- _Problem description_: Only the lines that include "Loader" should be copied from the data below.

Data shown START

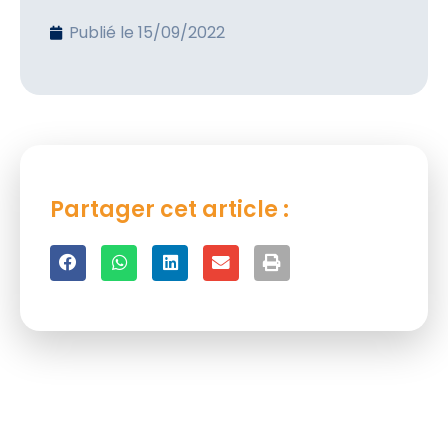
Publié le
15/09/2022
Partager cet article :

Data shown END
Data shown START

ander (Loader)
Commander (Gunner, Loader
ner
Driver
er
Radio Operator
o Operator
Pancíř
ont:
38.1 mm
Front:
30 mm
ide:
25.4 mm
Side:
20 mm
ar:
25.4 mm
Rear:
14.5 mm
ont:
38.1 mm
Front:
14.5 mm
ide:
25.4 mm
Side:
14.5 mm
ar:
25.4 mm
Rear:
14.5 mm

Data shown END

- _Response_:
ander (Loader)
Commander (Gunner, Loader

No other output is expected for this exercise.